Go back in history to around 6000B.C. and you might have seen one of the nomadic ancient civilizations from somewhere like Sweden or Norway, or even Russia, gliding around on skis. They say that necessity if the mother of invention and it is testimony to ‘Man’s’ inventiveness that even back then he thought it was a smart idea to use something other than his feet and shoes for traipsing across snow. A ski is a long thin piece of wood, that in those days, would have been carved from a long branch of a tree.

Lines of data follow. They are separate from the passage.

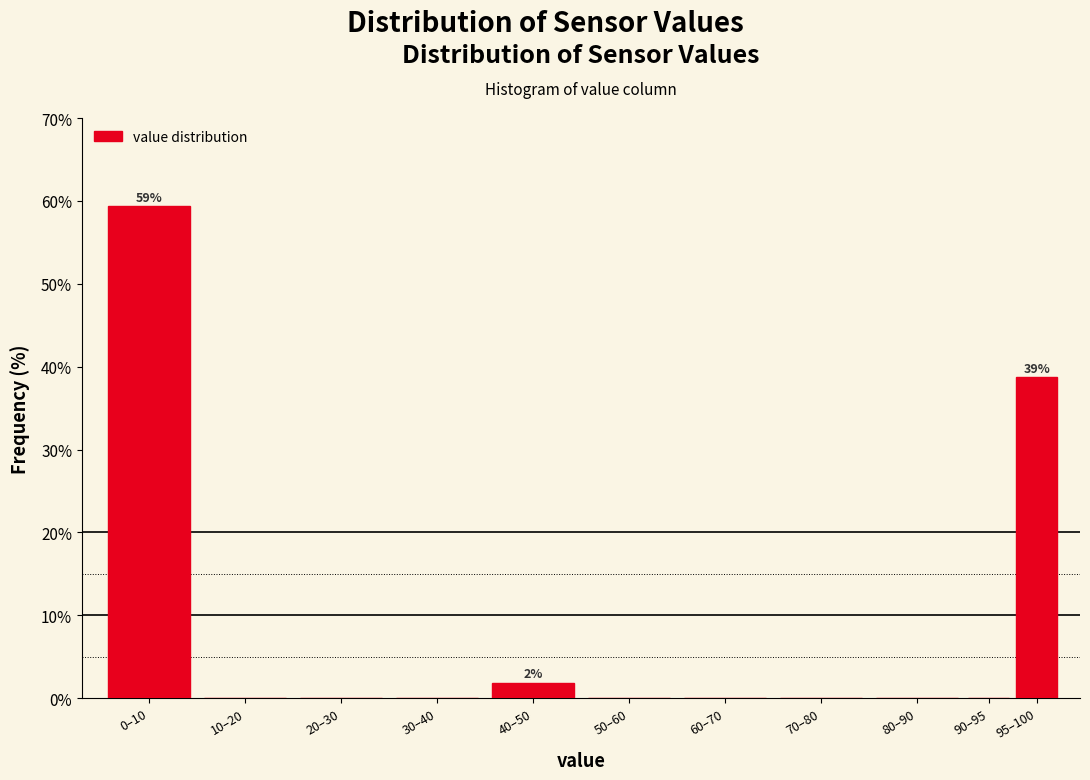

Reading left to right, what are all the values shown in this chart?

0–10=59.4	10–20=0.0	20–30=0.0	30–40=0.0	40–50=1.9	50–60=0.0	60–70=0.0	70–80=0.0	80–90=0.0	90–95=0.0	95–100=38.8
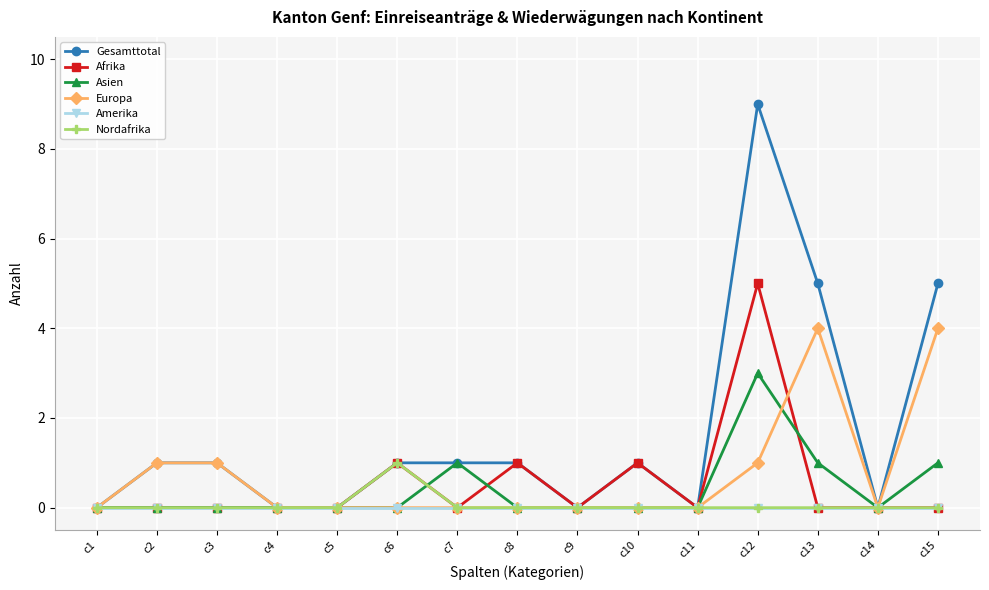

What is the difference between the maximum and minimum values in the Gesamttotal series?

9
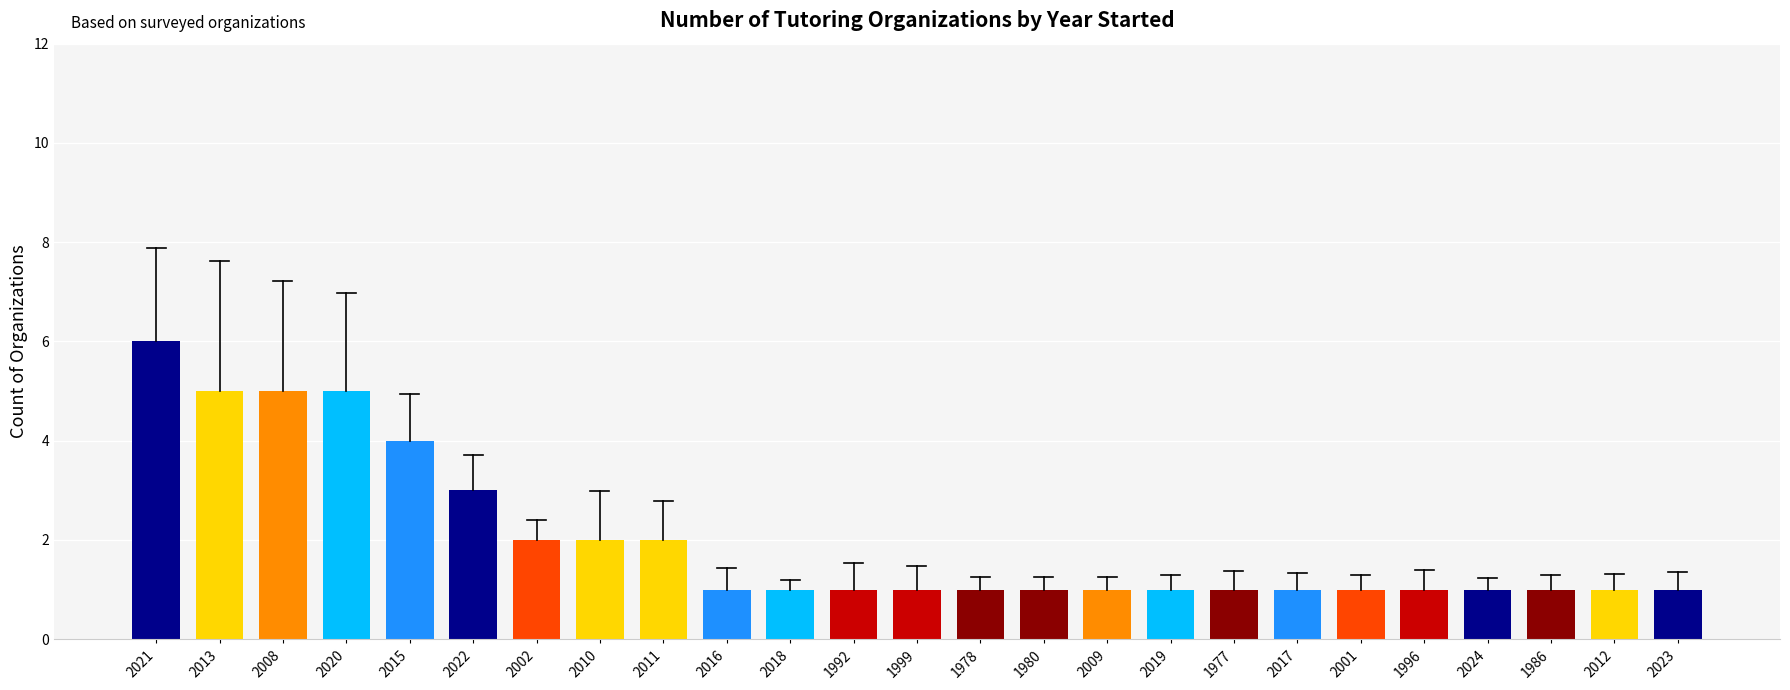

The chart shows a value of 1 at 2001. True or false?

True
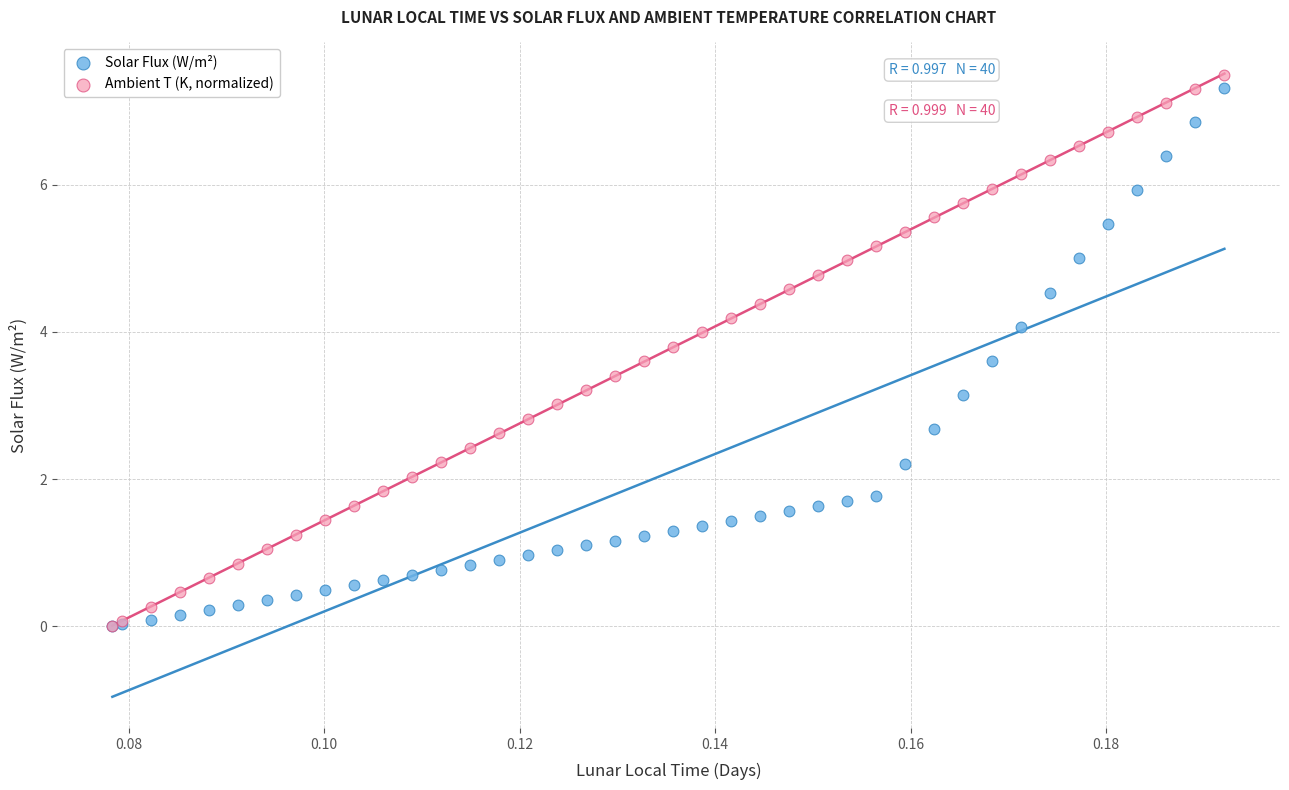

What are all the series names shown in the legend?

Solar Flux (W/m²), Ambient T (K, normalized)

Nomads in those days would rarely stay in one place and make a home, as we do now. They would have traveled, probably sound for the winter as birds do, and had to negotiate some of the roughest weather conditions with the most rudimentary of gadgets. The aerodynamic design of a ski is such that over the thousands of years of its existence it has changed exceedingly little. The front tip of the ski was angled upward so that it didn’t plough into the snow, rather glide over it as a leading edge for the rest of the ski to follow. The length of the ski was probably a guess in those days and the width was simply judged by the width of the wearer’s foot. Cord was applied and tied around the foot to keep it from moving.
Types of Skiing
There are many variants of skiing, both as a hobby, a sport and an Olympic sport. The freestyle version is basically as it states—one is free to choose their own moves and style their skiing to their own preferences. When it comes to competition skiing there is Super-G, slalom, downhill, giant slalom and disabled skiing, all of which require ski helmets for competitions.
For those who like a little extreme terror in their sporting interests, they can choose Heliskiing, which involves—as one might guess—the use of a helicopter. The helicopter drops the skier off at the peak of a mountain and they find their own way down. Cross-country skiing is another risky, but less dangerous version of skiing where the skier starts from any snowy point and travels by ski to another point.